-- Work task --
Return the entire listing, word for word.

-------

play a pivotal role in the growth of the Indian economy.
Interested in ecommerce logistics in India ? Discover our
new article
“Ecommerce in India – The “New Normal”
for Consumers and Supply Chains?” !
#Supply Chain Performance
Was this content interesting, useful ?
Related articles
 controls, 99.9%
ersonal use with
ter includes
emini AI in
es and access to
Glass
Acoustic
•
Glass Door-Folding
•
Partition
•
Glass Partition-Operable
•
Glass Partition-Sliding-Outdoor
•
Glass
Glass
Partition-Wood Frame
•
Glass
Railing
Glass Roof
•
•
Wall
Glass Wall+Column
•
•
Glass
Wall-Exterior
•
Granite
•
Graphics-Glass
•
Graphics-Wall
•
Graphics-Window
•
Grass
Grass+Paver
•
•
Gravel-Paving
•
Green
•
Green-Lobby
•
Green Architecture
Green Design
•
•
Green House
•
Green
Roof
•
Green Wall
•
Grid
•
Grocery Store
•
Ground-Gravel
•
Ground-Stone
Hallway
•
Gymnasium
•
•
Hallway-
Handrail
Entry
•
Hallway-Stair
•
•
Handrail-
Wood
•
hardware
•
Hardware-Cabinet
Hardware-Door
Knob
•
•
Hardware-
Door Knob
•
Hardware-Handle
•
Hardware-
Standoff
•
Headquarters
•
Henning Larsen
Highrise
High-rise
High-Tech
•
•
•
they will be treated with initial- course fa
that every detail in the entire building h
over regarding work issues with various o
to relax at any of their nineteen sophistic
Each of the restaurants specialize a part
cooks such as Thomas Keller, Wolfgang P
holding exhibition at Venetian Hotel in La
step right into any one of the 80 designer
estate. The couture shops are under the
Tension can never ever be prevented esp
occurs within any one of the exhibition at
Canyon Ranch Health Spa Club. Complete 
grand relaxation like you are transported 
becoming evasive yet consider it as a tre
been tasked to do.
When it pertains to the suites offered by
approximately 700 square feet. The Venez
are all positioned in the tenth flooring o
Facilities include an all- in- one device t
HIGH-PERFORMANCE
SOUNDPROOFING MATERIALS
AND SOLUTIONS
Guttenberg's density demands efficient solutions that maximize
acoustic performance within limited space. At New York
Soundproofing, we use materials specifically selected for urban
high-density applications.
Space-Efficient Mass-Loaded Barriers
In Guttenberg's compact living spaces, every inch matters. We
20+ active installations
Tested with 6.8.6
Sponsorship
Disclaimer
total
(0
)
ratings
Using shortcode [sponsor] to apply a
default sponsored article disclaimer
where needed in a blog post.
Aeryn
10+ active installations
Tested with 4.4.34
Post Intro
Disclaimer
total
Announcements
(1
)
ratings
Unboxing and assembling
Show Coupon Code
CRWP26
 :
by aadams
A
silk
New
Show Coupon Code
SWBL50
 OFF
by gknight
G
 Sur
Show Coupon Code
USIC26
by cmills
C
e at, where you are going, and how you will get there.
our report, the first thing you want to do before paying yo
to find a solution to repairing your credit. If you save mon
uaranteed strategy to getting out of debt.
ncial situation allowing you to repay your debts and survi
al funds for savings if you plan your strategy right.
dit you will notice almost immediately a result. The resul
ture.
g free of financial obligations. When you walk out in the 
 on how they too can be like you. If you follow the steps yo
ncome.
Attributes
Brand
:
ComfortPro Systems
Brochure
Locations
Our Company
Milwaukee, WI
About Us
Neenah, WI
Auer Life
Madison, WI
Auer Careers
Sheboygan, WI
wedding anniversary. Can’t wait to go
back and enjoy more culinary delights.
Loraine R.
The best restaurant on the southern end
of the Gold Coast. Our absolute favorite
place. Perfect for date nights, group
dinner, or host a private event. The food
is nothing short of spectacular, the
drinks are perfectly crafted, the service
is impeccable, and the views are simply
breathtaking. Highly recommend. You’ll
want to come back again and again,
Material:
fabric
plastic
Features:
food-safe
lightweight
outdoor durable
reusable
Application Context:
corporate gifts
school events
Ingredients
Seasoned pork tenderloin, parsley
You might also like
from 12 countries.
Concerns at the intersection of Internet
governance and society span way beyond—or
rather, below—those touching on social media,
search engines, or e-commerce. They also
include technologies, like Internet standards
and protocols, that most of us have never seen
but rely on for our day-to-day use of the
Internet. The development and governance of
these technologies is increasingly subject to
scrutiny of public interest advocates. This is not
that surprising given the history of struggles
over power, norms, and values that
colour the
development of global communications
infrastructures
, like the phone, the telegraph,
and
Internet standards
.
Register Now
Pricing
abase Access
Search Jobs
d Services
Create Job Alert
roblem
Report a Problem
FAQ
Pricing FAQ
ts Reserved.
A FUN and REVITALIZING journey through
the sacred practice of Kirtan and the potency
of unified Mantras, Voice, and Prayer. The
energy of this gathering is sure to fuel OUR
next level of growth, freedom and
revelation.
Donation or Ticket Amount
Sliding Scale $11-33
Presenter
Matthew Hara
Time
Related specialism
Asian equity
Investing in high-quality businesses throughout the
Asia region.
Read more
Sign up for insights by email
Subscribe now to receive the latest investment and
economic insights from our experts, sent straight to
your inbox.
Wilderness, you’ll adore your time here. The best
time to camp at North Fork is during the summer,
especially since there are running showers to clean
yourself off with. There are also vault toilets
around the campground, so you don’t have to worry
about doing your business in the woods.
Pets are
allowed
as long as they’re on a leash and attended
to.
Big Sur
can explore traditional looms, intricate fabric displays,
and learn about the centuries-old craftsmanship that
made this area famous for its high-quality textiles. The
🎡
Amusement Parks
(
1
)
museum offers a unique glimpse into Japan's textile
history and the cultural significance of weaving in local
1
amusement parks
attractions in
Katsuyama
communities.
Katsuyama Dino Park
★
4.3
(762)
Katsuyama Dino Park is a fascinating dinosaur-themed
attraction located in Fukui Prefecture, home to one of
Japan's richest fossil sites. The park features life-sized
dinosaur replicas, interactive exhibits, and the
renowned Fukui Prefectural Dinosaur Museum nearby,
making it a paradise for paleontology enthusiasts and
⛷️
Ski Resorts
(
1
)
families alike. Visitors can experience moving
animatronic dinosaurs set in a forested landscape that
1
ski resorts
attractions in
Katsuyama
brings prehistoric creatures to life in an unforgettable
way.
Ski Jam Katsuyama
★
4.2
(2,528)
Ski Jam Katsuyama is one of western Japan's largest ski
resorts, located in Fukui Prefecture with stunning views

-------

-- Completed task --
play a pivotal role in the growth of the Indian economy.
Interested in ecommerce logistics in India ? Discover our
new article
“Ecommerce in India – The “New Normal”
for Consumers and Supply Chains?” !
#Supply Chain Performance
Was this content interesting, useful ?
Related articles
 controls, 99.9%
ersonal use with
ter includes
emini AI in
es and access to
Glass
Acoustic
•
Glass Door-Folding
•
Partition
•
Glass Partition-Operable
•
Glass Partition-Sliding-Outdoor
•
Glass
Glass
Partition-Wood Frame
•
Glass
Railing
Glass Roof
•
•
Wall
Glass Wall+Column
•
•
Glass
Wall-Exterior
•
Granite
•
Graphics-Glass
•
Graphics-Wall
•
Graphics-Window
•
Grass
Grass+Paver
•
•
Gravel-Paving
•
Green
•
Green-Lobby
•
Green Architecture
Green Design
•
•
Green House
•
Green
Roof
•
Green Wall
•
Grid
•
Grocery Store
•
Ground-Gravel
•
Ground-Stone
Hallway
•
Gymnasium
•
•
Hallway-
Handrail
Entry
•
Hallway-Stair
•
•
Handrail-
Wood
•
hardware
•
Hardware-Cabinet
Hardware-Door
Knob
•
•
Hardware-
Door Knob
•
Hardware-Handle
•
Hardware-
Standoff
•
Headquarters
•
Henning Larsen
Highrise
High-rise
High-Tech
•
•
•
they will be treated with initial- course fa
that every detail in the entire building h
over regarding work issues with various o
to relax at any of their nineteen sophistic
Each of the restaurants specialize a part
cooks such as Thomas Keller, Wolfgang P
holding exhibition at Venetian Hotel in La
step right into any one of the 80 designer
estate. The couture shops are under the
Tension can never ever be prevented esp
occurs within any one of the exhibition at
Canyon Ranch Health Spa Club. Complete 
grand relaxation like you are transported 
becoming evasive yet consider it as a tre
been tasked to do.
When it pertains to the suites offered by
approximately 700 square feet. The Venez
are all positioned in the tenth flooring o
Facilities include an all- in- one device t
HIGH-PERFORMANCE
SOUNDPROOFING MATERIALS
AND SOLUTIONS
Guttenberg's density demands efficient solutions that maximize
acoustic performance within limited space. At New York
Soundproofing, we use materials specifically selected for urban
high-density applications.
Space-Efficient Mass-Loaded Barriers
In Guttenberg's compact living spaces, every inch matters. We
20+ active installations
Tested with 6.8.6
Sponsorship
Disclaimer
total
(0
)
ratings
Using shortcode [sponsor] to apply a
default sponsored article disclaimer
where needed in a blog post.
Aeryn
10+ active installations
Tested with 4.4.34
Post Intro
Disclaimer
total
Announcements
(1
)
ratings
Unboxing and assembling
Show Coupon Code
CRWP26
 :
by aadams
A
silk
New
Show Coupon Code
SWBL50
 OFF
by gknight
G
 Sur
Show Coupon Code
USIC26
by cmills
C
e at, where you are going, and how you will get there.
our report, the first thing you want to do before paying yo
to find a solution to repairing your credit. If you save mon
uaranteed strategy to getting out of debt.
ncial situation allowing you to repay your debts and survi
al funds for savings if you plan your strategy right.
dit you will notice almost immediately a result. The resul
ture.
g free of financial obligations. When you walk out in the 
 on how they too can be like you. If you follow the steps yo
ncome.
Attributes
Brand
:
ComfortPro Systems
Brochure
Locations
Our Company
Milwaukee, WI
About Us
Neenah, WI
Auer Life
Madison, WI
Auer Careers
Sheboygan, WI
wedding anniversary. Can’t wait to go
back and enjoy more culinary delights.
Loraine R.
The best restaurant on the southern end
of the Gold Coast. Our absolute favorite
place. Perfect for date nights, group
dinner, or host a private event. The food
is nothing short of spectacular, the
drinks are perfectly crafted, the service
is impeccable, and the views are simply
breathtaking. Highly recommend. You’ll
want to come back again and again,
Material:
fabric
plastic
Features:
food-safe
lightweight
outdoor durable
reusable
Application Context:
corporate gifts
school events
Ingredients
Seasoned pork tenderloin, parsley
You might also like
from 12 countries.
Concerns at the intersection of Internet
governance and society span way beyond—or
rather, below—those touching on social media,
search engines, or e-commerce. They also
include technologies, like Internet standards
and protocols, that most of us have never seen
but rely on for our day-to-day use of the
Internet. The development and governance of
these technologies is increasingly subject to
scrutiny of public interest advocates. This is not
that surprising given the history of struggles
over power, norms, and values that
colour the
development of global communications
infrastructures
, like the phone, the telegraph,
and
Internet standards
.
Register Now
Pricing
abase Access
Search Jobs
d Services
Create Job Alert
roblem
Report a Problem
FAQ
Pricing FAQ
ts Reserved.
A FUN and REVITALIZING journey through
the sacred practice of Kirtan and the potency
of unified Mantras, Voice, and Prayer. The
energy of this gathering is sure to fuel OUR
next level of growth, freedom and
revelation.
Donation or Ticket Amount
Sliding Scale $11-33
Presenter
Matthew Hara
Time
Related specialism
Asian equity
Investing in high-quality businesses throughout the
Asia region.
Read more
Sign up for insights by email
Subscribe now to receive the latest investment and
economic insights from our experts, sent straight to
your inbox.
Wilderness, you’ll adore your time here. The best
time to camp at North Fork is during the summer,
especially since there are running showers to clean
yourself off with. There are also vault toilets
around the campground, so you don’t have to worry
about doing your business in the woods.
Pets are
allowed
as long as they’re on a leash and attended
to.
Big Sur
can explore traditional looms, intricate fabric displays,
and learn about the centuries-old craftsmanship that
made this area famous for its high-quality textiles. The
🎡
Amusement Parks
(
1
)
museum offers a unique glimpse into Japan's textile
history and the cultural significance of weaving in local
1
amusement parks
attractions in
Katsuyama
communities.
Katsuyama Dino Park
★
4.3
(762)
Katsuyama Dino Park is a fascinating dinosaur-themed
attraction located in Fukui Prefecture, home to one of
Japan's richest fossil sites. The park features life-sized
dinosaur replicas, interactive exhibits, and the
renowned Fukui Prefectural Dinosaur Museum nearby,
making it a paradise for paleontology enthusiasts and
⛷️
Ski Resorts
(
1
)
families alike. Visitors can experience moving
animatronic dinosaurs set in a forested landscape that
1
ski resorts
attractions in
Katsuyama
brings prehistoric creatures to life in an unforgettable
way.
Ski Jam Katsuyama
★
4.2
(2,528)
Ski Jam Katsuyama is one of western Japan's largest ski
resorts, located in Fukui Prefecture with stunning views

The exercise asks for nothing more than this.